Thursday, July 17, 2014

Principal-Agenct Theory Exemplified

The metaphor of principal and agent is one that I dodged during and after grad school, but caught up to me when I was working with a friend on the NATO and Afghanistan book.  Why?  Because we realized the question really was about delegation--and that is what P-A all about.

The basics are this: whenever someone (the principal) hires someone else (the agent) to do something, the agent ends up knowing more about the details of the matter than the principal, including how the agent is behaving as it is doing the work (or not doing the work).  So, principals need to figure out how to get the results they want--by hiring people with similar outlooks, by managing discretion, by oversight and by providing incentives.  See the Dave and Steve book for how it is applied to NATO and applied to the civil-military dynamics within the countries operating in Afghanistan.

P-A is relevant today because of the events in Ukraine.  We don't know much about what happened although some are foolish enough to speculate. But what we do know is this: Russia has organized, facilitated, equipped, and staffed the separatist movements in Ukraine.  They may not be entirely of Russia's creation and they are not entirely staffed by Russia, but it is clear that Russia's politicians have seen these separatists as their agents--their employees--to do their bidding. 

Russia wanted to destablize Ukraine, and viola, these folks turn out, armed and equipped.  So, the questions then, from a P-A perspective are:
  • What were the orders, the guidance, given to the separatists?  What was their job?  Were they given authority to shoot down planes?  Was that something permitted or at least not forbidden by Russia?
  • What were the separatists' rules of engagement?  
  • Were the folks back in Russia aware of the separatists' capabilities?  
  • What kinds of leverage does Russia have over the separtists?  Can they reward good behavior and punish bad behavior?  
  • Does Russia have agents on the ground operating within the separatists' organizations?  
The P-A problem is particularly problematic whenever a country relies on proxies rather than their own military.  If one is relying on one's own military, you can promote/demote/fire poorly behaving agents.  You can more easily control the assets they have, expanding or shrinking their authority and their capability.  But with proxies such as rebel groups?  Even ones which have members of your own military within them?  Not so easy.

Yet the lessons of the 2000s is that counter-terrorism and counter-insurgency is best done by locals.  Which means outsiders are stuck with the P-A problems of relying on proxies.  Hamid Karzai, for example. 

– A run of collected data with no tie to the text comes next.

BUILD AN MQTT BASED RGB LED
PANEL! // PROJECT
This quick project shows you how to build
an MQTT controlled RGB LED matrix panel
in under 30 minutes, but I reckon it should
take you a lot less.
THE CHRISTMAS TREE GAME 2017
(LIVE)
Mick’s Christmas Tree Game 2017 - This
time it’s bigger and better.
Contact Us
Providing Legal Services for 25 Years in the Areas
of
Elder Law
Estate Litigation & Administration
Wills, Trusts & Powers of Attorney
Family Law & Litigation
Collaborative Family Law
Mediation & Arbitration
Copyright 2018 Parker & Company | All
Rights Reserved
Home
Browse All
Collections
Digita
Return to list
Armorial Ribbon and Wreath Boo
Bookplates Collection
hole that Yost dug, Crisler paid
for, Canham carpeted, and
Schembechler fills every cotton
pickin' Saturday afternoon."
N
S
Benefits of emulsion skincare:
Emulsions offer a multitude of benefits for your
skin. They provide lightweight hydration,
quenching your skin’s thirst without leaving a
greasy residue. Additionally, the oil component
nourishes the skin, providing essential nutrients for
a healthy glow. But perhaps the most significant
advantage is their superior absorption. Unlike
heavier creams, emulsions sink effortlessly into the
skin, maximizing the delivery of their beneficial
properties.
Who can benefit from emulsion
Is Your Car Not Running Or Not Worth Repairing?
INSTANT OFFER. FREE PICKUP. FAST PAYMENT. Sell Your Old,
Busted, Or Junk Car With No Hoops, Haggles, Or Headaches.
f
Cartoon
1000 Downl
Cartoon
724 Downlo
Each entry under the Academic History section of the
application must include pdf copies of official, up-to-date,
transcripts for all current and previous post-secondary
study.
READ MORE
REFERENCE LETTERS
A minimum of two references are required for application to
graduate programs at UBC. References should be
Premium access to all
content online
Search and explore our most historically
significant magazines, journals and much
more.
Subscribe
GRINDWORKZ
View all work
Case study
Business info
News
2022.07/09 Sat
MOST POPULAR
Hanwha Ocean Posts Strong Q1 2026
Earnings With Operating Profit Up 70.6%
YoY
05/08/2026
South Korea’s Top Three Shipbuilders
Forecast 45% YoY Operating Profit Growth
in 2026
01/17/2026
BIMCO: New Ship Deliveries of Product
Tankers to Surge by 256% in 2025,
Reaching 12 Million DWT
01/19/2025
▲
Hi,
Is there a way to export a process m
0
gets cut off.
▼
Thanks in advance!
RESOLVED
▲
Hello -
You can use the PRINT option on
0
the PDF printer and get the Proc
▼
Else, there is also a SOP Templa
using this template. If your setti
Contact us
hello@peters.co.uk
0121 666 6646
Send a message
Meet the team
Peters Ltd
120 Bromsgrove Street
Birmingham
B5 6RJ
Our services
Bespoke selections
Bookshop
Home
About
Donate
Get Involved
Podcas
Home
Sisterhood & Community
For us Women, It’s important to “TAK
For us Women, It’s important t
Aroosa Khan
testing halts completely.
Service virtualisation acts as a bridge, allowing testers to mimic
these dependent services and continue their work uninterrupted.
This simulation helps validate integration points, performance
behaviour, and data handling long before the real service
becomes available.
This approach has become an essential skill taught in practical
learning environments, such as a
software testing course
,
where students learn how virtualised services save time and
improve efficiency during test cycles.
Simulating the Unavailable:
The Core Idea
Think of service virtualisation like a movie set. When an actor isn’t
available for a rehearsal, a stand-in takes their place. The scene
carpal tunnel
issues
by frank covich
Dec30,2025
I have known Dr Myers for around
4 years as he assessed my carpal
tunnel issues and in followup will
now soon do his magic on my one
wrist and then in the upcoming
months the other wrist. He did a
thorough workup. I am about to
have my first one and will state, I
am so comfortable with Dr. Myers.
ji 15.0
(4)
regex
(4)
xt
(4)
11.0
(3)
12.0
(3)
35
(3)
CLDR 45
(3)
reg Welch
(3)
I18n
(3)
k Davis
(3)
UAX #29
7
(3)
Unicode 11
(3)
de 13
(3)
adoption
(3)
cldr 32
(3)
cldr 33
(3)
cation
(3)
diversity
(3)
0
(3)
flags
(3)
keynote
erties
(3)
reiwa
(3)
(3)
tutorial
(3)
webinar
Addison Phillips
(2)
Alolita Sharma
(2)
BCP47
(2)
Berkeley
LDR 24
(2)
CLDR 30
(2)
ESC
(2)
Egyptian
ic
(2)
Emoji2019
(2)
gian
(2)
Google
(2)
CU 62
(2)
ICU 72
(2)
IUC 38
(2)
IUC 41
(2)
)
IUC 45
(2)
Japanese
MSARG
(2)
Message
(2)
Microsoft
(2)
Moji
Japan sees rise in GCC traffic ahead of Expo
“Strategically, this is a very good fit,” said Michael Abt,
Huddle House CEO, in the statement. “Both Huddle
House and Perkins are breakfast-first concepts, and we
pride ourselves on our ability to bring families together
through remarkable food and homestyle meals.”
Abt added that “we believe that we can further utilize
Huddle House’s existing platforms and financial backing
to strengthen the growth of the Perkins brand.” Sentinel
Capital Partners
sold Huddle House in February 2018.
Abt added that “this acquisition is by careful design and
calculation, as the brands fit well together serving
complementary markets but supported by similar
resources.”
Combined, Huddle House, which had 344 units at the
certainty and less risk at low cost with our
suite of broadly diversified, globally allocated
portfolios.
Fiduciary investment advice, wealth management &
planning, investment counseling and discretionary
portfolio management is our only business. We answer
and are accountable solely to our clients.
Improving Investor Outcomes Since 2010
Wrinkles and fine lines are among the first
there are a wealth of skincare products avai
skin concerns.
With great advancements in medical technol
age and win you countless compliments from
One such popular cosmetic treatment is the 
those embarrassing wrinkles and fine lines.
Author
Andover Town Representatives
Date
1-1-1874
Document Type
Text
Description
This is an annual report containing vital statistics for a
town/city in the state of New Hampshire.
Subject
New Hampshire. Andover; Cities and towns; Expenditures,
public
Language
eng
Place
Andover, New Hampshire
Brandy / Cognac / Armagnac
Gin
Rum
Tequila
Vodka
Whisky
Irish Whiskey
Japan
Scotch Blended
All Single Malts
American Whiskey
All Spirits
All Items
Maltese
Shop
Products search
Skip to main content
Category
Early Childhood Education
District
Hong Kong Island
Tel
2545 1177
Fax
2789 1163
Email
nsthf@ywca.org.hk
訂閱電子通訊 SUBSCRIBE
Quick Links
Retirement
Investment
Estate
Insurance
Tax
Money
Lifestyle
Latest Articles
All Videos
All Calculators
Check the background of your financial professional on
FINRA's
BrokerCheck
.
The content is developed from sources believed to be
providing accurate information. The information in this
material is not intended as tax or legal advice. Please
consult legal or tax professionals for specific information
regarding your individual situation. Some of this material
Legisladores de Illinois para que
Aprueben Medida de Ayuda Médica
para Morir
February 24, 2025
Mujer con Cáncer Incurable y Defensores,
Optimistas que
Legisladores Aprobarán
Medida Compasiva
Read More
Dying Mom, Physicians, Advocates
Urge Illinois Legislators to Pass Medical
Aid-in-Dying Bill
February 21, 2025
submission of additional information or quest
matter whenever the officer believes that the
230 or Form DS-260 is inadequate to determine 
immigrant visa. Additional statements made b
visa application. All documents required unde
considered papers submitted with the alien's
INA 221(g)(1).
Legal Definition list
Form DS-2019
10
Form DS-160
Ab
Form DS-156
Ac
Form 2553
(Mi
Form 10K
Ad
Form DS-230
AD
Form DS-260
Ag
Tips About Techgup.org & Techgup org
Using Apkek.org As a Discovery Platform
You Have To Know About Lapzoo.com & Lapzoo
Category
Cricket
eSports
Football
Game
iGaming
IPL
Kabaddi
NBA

Why am I blathering about this today? Someone asked me about the implications of today's events in Ukraine for Syria. Given that Russia has a fair amount of leverage over the separatists and yet still get an awful outcome, one can only imagine how little control the US would have over the Syrian rebels that the US might arm.  So, yeah, don't expect any MANPADs (anti-aircraft weapons carried by individuals) to be sent to Syrian rebels anytime soon.